§ WHAT YOU HAVE TO DO
All entries below are to be retyped in full, precisely as they appear.

§ RECORDS SHOWN
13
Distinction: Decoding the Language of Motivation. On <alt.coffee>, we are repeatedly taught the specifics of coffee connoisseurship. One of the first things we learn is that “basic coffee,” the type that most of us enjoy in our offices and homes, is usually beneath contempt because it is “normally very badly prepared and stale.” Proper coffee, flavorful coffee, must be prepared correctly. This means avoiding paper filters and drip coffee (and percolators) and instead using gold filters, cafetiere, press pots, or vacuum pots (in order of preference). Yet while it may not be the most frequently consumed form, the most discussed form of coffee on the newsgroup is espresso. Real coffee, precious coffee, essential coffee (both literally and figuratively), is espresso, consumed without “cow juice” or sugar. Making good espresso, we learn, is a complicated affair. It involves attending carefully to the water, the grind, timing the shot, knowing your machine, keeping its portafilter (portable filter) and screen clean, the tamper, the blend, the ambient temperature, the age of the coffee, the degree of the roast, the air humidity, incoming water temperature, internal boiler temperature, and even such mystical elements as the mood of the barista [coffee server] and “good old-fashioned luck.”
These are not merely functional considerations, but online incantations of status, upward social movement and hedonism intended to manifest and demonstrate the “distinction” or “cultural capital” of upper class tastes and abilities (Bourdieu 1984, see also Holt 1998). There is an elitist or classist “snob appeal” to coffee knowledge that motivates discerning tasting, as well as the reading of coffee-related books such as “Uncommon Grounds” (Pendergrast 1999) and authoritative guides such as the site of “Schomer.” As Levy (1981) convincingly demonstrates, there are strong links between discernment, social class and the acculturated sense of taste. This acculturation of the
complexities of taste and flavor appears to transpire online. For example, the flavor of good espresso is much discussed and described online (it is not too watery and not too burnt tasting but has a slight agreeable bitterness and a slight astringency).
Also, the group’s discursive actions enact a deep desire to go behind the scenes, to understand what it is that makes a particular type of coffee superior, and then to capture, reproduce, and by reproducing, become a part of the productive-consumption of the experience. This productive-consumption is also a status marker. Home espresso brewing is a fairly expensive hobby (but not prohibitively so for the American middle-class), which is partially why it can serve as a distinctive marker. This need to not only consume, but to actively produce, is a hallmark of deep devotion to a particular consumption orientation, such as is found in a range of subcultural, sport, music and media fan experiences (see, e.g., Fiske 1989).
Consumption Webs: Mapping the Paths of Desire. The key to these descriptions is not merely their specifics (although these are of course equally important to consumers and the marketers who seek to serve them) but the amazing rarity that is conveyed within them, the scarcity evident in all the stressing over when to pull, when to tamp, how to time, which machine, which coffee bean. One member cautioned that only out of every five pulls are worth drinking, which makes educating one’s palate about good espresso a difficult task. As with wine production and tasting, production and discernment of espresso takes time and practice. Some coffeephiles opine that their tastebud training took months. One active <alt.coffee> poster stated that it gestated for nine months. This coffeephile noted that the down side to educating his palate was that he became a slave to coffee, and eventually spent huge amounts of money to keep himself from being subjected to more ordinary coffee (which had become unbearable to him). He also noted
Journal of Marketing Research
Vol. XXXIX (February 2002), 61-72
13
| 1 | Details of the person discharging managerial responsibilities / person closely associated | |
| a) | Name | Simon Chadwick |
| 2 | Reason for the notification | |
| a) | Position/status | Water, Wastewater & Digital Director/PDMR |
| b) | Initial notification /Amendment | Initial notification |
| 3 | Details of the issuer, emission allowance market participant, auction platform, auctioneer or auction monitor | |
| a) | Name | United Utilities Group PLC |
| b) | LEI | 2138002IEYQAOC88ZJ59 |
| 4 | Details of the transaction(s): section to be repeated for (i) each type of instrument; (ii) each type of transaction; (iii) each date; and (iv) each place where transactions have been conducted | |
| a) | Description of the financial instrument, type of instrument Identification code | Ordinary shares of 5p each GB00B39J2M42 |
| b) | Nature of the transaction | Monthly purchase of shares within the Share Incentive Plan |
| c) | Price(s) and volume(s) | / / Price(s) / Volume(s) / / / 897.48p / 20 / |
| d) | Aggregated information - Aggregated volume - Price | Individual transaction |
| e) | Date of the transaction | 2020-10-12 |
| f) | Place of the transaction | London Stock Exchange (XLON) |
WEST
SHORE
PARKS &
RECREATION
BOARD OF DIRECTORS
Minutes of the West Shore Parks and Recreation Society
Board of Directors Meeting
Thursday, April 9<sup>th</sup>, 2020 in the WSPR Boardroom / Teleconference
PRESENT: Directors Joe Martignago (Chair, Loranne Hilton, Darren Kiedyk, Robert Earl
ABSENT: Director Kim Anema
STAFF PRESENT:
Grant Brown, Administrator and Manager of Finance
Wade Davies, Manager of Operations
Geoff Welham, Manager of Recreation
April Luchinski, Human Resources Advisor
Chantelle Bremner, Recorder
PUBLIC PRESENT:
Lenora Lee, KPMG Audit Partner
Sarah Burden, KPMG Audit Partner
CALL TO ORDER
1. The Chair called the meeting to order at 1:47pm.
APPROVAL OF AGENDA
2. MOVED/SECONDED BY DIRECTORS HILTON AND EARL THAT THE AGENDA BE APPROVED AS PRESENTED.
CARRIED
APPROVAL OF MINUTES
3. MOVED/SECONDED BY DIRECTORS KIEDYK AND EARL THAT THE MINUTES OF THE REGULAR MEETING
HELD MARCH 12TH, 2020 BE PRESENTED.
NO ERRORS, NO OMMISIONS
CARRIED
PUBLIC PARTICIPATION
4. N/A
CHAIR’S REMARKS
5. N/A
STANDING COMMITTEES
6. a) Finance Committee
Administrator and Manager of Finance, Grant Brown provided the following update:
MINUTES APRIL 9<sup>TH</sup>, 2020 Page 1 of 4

§ EXERCISE RESULT
13
Distinction: Decoding the Language of Motivation. On <alt.coffee>, we are repeatedly taught the specifics of coffee connoisseurship. One of the first things we learn is that “basic coffee,” the type that most of us enjoy in our offices and homes, is usually beneath contempt because it is “normally very badly prepared and stale.” Proper coffee, flavorful coffee, must be prepared correctly. This means avoiding paper filters and drip coffee (and percolators) and instead using gold filters, cafetiere, press pots, or vacuum pots (in order of preference). Yet while it may not be the most frequently consumed form, the most discussed form of coffee on the newsgroup is espresso. Real coffee, precious coffee, essential coffee (both literally and figuratively), is espresso, consumed without “cow juice” or sugar. Making good espresso, we learn, is a complicated affair. It involves attending carefully to the water, the grind, timing the shot, knowing your machine, keeping its portafilter (portable filter) and screen clean, the tamper, the blend, the ambient temperature, the age of the coffee, the degree of the roast, the air humidity, incoming water temperature, internal boiler temperature, and even such mystical elements as the mood of the barista [coffee server] and “good old-fashioned luck.”
These are not merely functional considerations, but online incantations of status, upward social movement and hedonism intended to manifest and demonstrate the “distinction” or “cultural capital” of upper class tastes and abilities (Bourdieu 1984, see also Holt 1998). There is an elitist or classist “snob appeal” to coffee knowledge that motivates discerning tasting, as well as the reading of coffee-related books such as “Uncommon Grounds” (Pendergrast 1999) and authoritative guides such as the site of “Schomer.” As Levy (1981) convincingly demonstrates, there are strong links between discernment, social class and the acculturated sense of taste. This acculturation of the
complexities of taste and flavor appears to transpire online. For example, the flavor of good espresso is much discussed and described online (it is not too watery and not too burnt tasting but has a slight agreeable bitterness and a slight astringency).
Also, the group’s discursive actions enact a deep desire to go behind the scenes, to understand what it is that makes a particular type of coffee superior, and then to capture, reproduce, and by reproducing, become a part of the productive-consumption of the experience. This productive-consumption is also a status marker. Home espresso brewing is a fairly expensive hobby (but not prohibitively so for the American middle-class), which is partially why it can serve as a distinctive marker. This need to not only consume, but to actively produce, is a hallmark of deep devotion to a particular consumption orientation, such as is found in a range of subcultural, sport, music and media fan experiences (see, e.g., Fiske 1989).
Consumption Webs: Mapping the Paths of Desire. The key to these descriptions is not merely their specifics (although these are of course equally important to consumers and the marketers who seek to serve them) but the amazing rarity that is conveyed within them, the scarcity evident in all the stressing over when to pull, when to tamp, how to time, which machine, which coffee bean. One member cautioned that only out of every five pulls are worth drinking, which makes educating one’s palate about good espresso a difficult task. As with wine production and tasting, production and discernment of espresso takes time and practice. Some coffeephiles opine that their tastebud training took months. One active <alt.coffee> poster stated that it gestated for nine months. This coffeephile noted that the down side to educating his palate was that he became a slave to coffee, and eventually spent huge amounts of money to keep himself from being subjected to more ordinary coffee (which had become unbearable to him). He also noted
Journal of Marketing Research
Vol. XXXIX (February 2002), 61-72
13
| 1 | Details of the person discharging managerial responsibilities / person closely associated | |
| a) | Name | Simon Chadwick |
| 2 | Reason for the notification | |
| a) | Position/status | Water, Wastewater & Digital Director/PDMR |
| b) | Initial notification /Amendment | Initial notification |
| 3 | Details of the issuer, emission allowance market participant, auction platform, auctioneer or auction monitor | |
| a) | Name | United Utilities Group PLC |
| b) | LEI | 2138002IEYQAOC88ZJ59 |
| 4 | Details of the transaction(s): section to be repeated for (i) each type of instrument; (ii) each type of transaction; (iii) each date; and (iv) each place where transactions have been conducted | |
| a) | Description of the financial instrument, type of instrument Identification code | Ordinary shares of 5p each GB00B39J2M42 |
| b) | Nature of the transaction | Monthly purchase of shares within the Share Incentive Plan |
| c) | Price(s) and volume(s) | / / Price(s) / Volume(s) / / / 897.48p / 20 / |
| d) | Aggregated information - Aggregated volume - Price | Individual transaction |
| e) | Date of the transaction | 2020-10-12 |
| f) | Place of the transaction | London Stock Exchange (XLON) |
WEST
SHORE
PARKS &
RECREATION
BOARD OF DIRECTORS
Minutes of the West Shore Parks and Recreation Society
Board of Directors Meeting
Thursday, April 9<sup>th</sup>, 2020 in the WSPR Boardroom / Teleconference
PRESENT: Directors Joe Martignago (Chair, Loranne Hilton, Darren Kiedyk, Robert Earl
ABSENT: Director Kim Anema
STAFF PRESENT:
Grant Brown, Administrator and Manager of Finance
Wade Davies, Manager of Operations
Geoff Welham, Manager of Recreation
April Luchinski, Human Resources Advisor
Chantelle Bremner, Recorder
PUBLIC PRESENT:
Lenora Lee, KPMG Audit Partner
Sarah Burden, KPMG Audit Partner
CALL TO ORDER
1. The Chair called the meeting to order at 1:47pm.
APPROVAL OF AGENDA
2. MOVED/SECONDED BY DIRECTORS HILTON AND EARL THAT THE AGENDA BE APPROVED AS PRESENTED.
CARRIED
APPROVAL OF MINUTES
3. MOVED/SECONDED BY DIRECTORS KIEDYK AND EARL THAT THE MINUTES OF THE REGULAR MEETING
HELD MARCH 12TH, 2020 BE PRESENTED.
NO ERRORS, NO OMMISIONS
CARRIED
PUBLIC PARTICIPATION
4. N/A
CHAIR’S REMARKS
5. N/A
STANDING COMMITTEES
6. a) Finance Committee
Administrator and Manager of Finance, Grant Brown provided the following update:
MINUTES APRIL 9<sup>TH</sup>, 2020 Page 1 of 4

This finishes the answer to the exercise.